1.45Section 80 provides for communication assistance for defendants in criminal proceedings and for witnesses in civil or criminal proceedings, subject to the judge’s discretion (per s 81). “Communication assistance” is defined in s 4.
1.46McDonald and Tinsley have recommended that the s 4 definition of “communication assistance” should be amended to specifically include assistance with understanding questions for witnesses who do not have a communication disability, but who may struggle to comprehend questions (for example, because of age). In an Issues Paper, the Law Commission has previously made similar suggestions to allow for assistance in the process of answering questions for a wider group than just witnesses with a “communication disability”. The Law Commission commented:
This would allow for an incremental and careful approach to the introduction of intermediaries, who could assist with the phrasing of questions in an appropriate way. Their primary initial role would be to assist with communication and questioning issues rather than actually question witnesses.

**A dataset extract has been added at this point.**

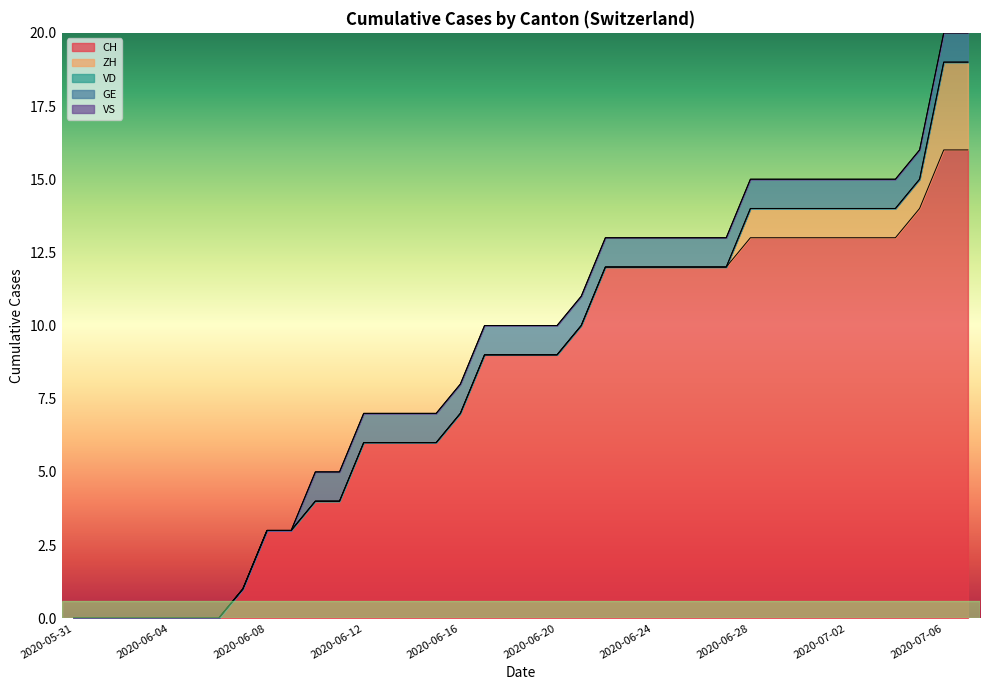

True or false: ZH and CH cross at least once.

False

1.47It should also be noted that in 2011 Cabinet agreed to changes to introduce intermediaries to improve the questioning of child complainants, although this set of decisions is currently on hold.
1.48This proposal involves expanding of the scope of s 80 and the associated definitions, rather than concern as to whether the current provisions are working as intended. Although the Law Commission remains of the view that amending s 80 of the Act could be a useful avenue to allow for the use of intermediaries, consideration of the merits of doing so would involve a number of substantive policy issues.
Fast-tracking of sexual offending cases
1.49McDonald and Tinsley have recommended that sexual violence cases be fast-tracked where possible. We consider that while fast-tracking of certain cases may be desirable, it is not in itself an Evidence Act issue; rather it is a practical, procedural issue that is best addressed through non-legislative means.
Expert evidence or statements on sexual offending myths and misconceptions
1.50McDonald and Tinsley have recommended that in sexual offending cases, the parties should be encouraged to agree upon expert evidence or a written statement to educate the jury regarding common myths and misconceptions. Where prepared, such statements could be admitted by consent as a joint statement under s 9 of the Evidence Act.
1.51We note that this is not an issue requiring legislative change, since what is proposed is already possible within the existing provisions of the Act. In any event, we do not believe that it is appropriate to use legislation to encourage parties to agree on a particular course of action, and it is not clear that legislative amendment would achieve this aim.
Public interest immunity
1.52New Zealand has two statutory provisions that directly relate to this area of law: s 70 of the Evidence Act 2006, which provides a judge with a discretion to direct that communications or information relating to “matters of State” not be disclosed in a proceeding; and s 27 of the Crown Proceedings Act 1950, which provides that the Crown is not required to discover a document if the Prime Minister certifies that disclosure would be likely to prejudice certain matters such as national security, or the Attorney-General certifies it would be likely to prejudice the prevention, investigation or detection of offences.
1.53The Crown Law Office has asked us to consider the relationship between these two provisions as well as whether there should be a regime that governs the use of classified information in civil proceedings. The Law Commission is currently undertaking a review of the Crown Proceedings Act, with a view to modernising and simplifying it. Our view is that consideration of public interest immunity fits better under the Law Commission’s review of the Crown Proceedings Act. Accordingly, the relationship between s 70 of the Evidence Act and s 27 of the Crown Proceedings Act will be considered in that review, along with the other matters raised by the Crown Law Office that fall within the review’s scope.